Have you ever taken your hand and shaken it in front of a TV or a computer monitor (not an LCD screen)? If you did, you would have noticed a strobe light effect.

 

Is Seeing Really Believing?

It turns out that the receptors in our eyes will report a light as being continuously on, even it if is off the majority of the time. The critical flicker frequency or CFF is the minimum frequency that a light must be flashed in order for us to not detect a flicker. The CFF ranges from 5 to 55 Hz depending on the size and brightness of the source. The rest of the time the light can be off and we aren't conscious of it.

 

Did You Know?

Movies, which show only 24 frames per second are interrupted several times per frame, or held in place and quickly switched to the next frame to avoid flicker. Television, on the other hand, which has 25 to 30 frames per second displays every other line 50 to 60 times per second to avoid creating a detectable flicker.

 

Interesting Observation

One of the first calculators I had used a seven segment LED display.
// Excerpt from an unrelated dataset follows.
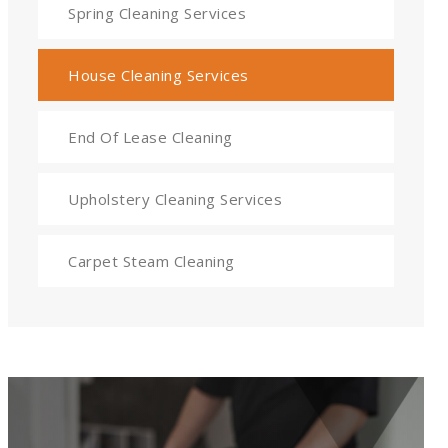
Spring Cleaning Services
House Cleaning Services
End Of Lease Cleaning
Upholstery Cleaning Services
Carpet Steam Cleaning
In order to save battery power, the display would only illuminate one of the seven segments at a time, going through all of the seven segments fast enough that I could see the number clearly.

I discovered this one day when waving my calculator in the air. Rather than all of the seven segments being displayed evenly, the display would break up and show only single elements being lit at a time.

 

Microscopic Animals Use This Principle

The eye of a Copilia Quadrata, an microscopic aquatic life form, uses the same technique as the old calculator. The Copilia Quadrata only has one light sensitive cell per eye. In order to "see the world" it moves its lens in and out at rates up to about 5 times a second. This process, then, let's the Copilia Quadrata piece together an image of the world.